▶ [Work instruction]: Please convert the rows below into a Markdown table with the columns Number and Line, one numbered line per entry, skipping blank lines. Leave the pictures out of the answer.

==============================

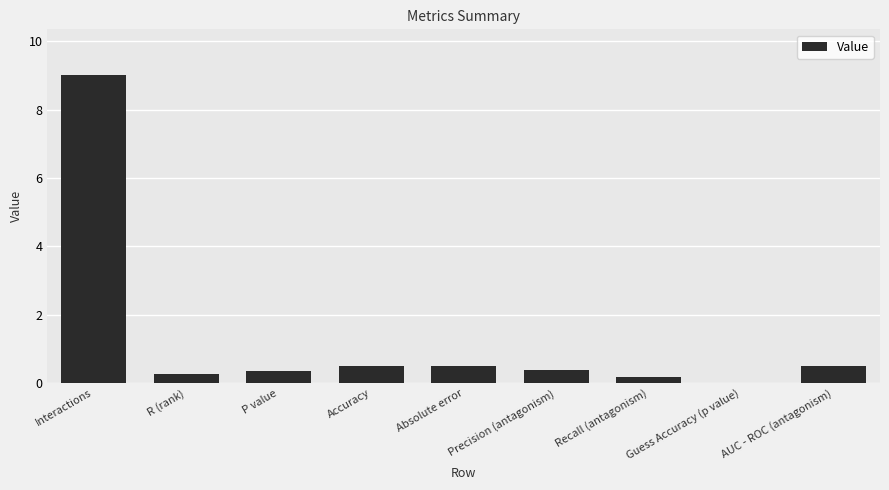

What is the sum of all values?

11.7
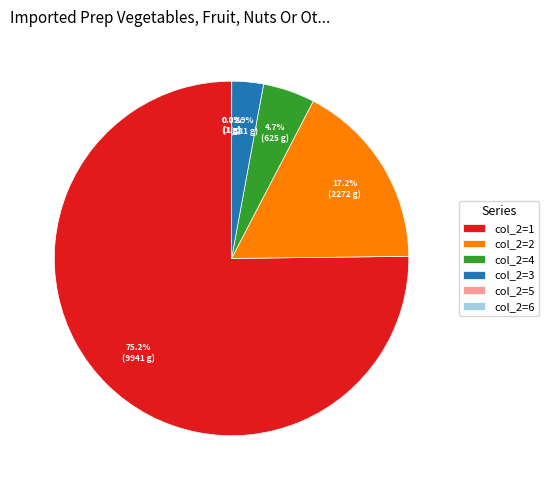

What is the largest slice in the pie chart?

col_2=1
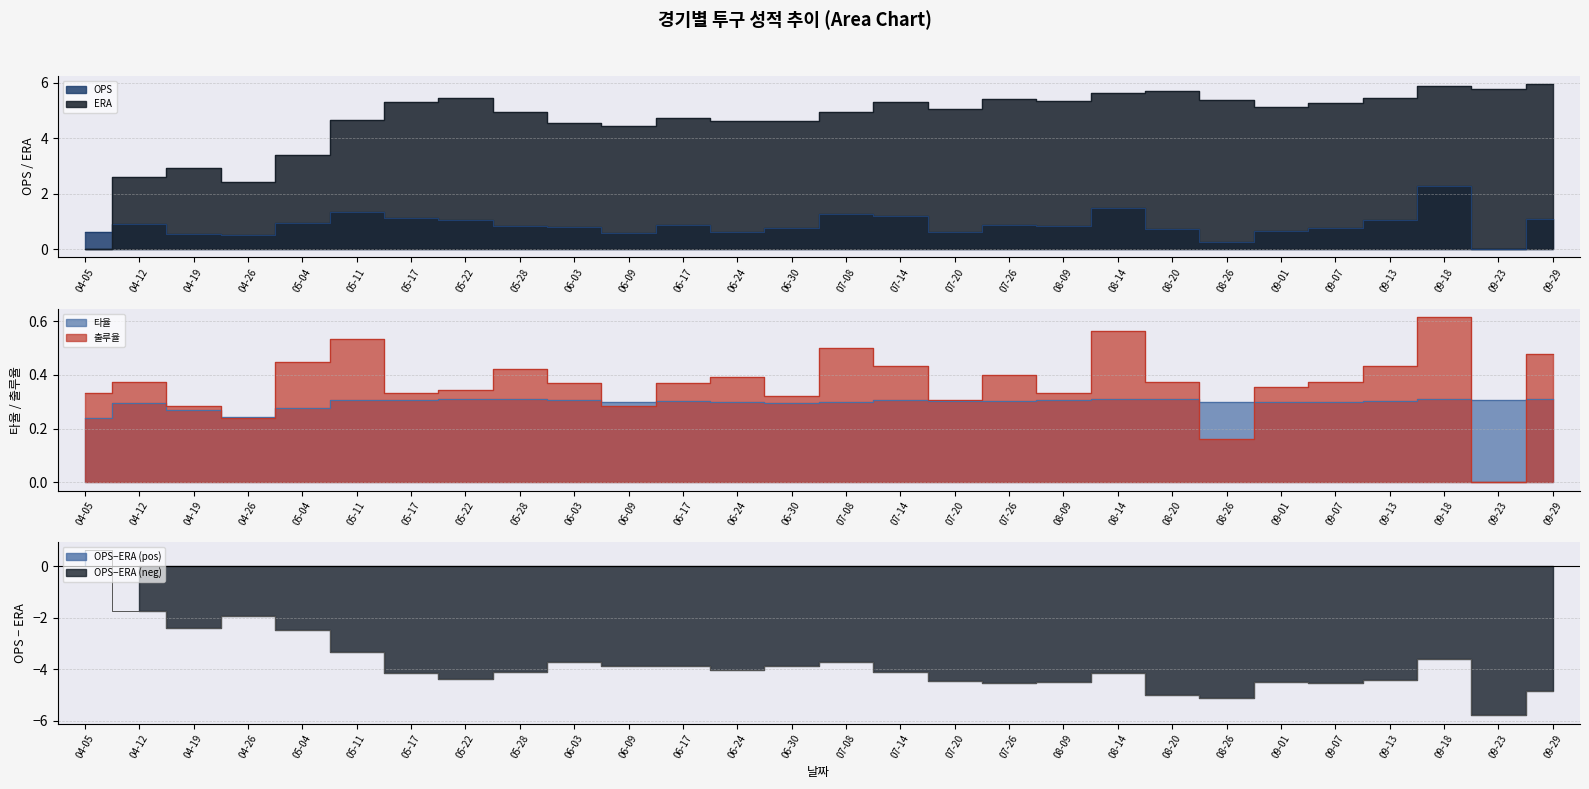

True or false: 타율 has a value of 0.3 at 05-11.

True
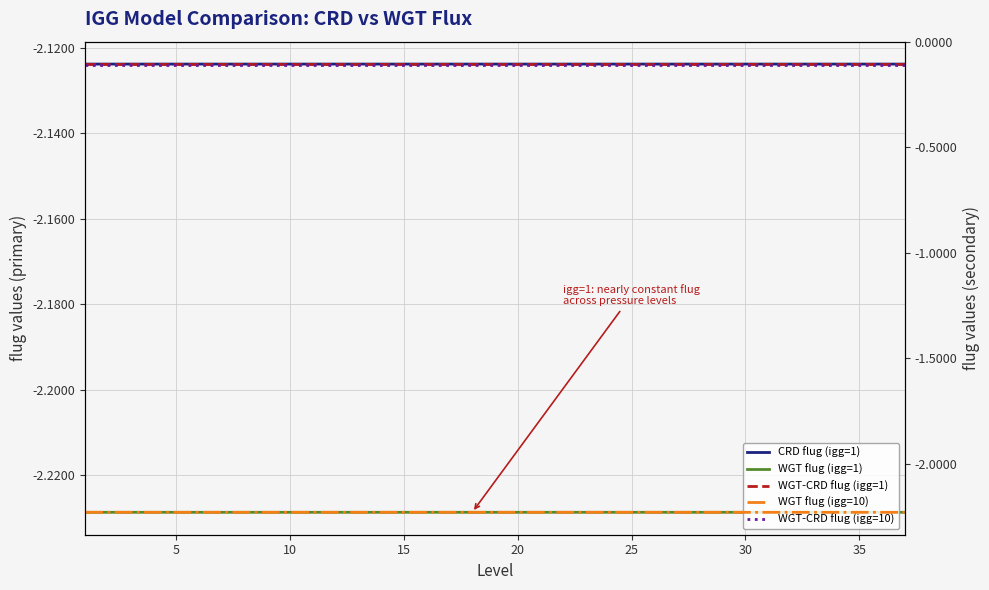

True or false: WGT-CRD flug (igg=10) has a value of -0.2 at 15.

False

==============================

▶ [Answer space]:
| Number | Line |
|---|---|
| 1 | What is the sum of all values? |
| 2 | 11.7 |
| 3 | What is the largest slice in the pie chart? |
| 4 | col_2=1 |
| 5 | True or false: 타율 has a value of 0.3 at 05-11. |
| 6 | True |
| 7 | True or false: WGT-CRD flug (igg=10) has a value of -0.2 at 15. |
| 8 | False |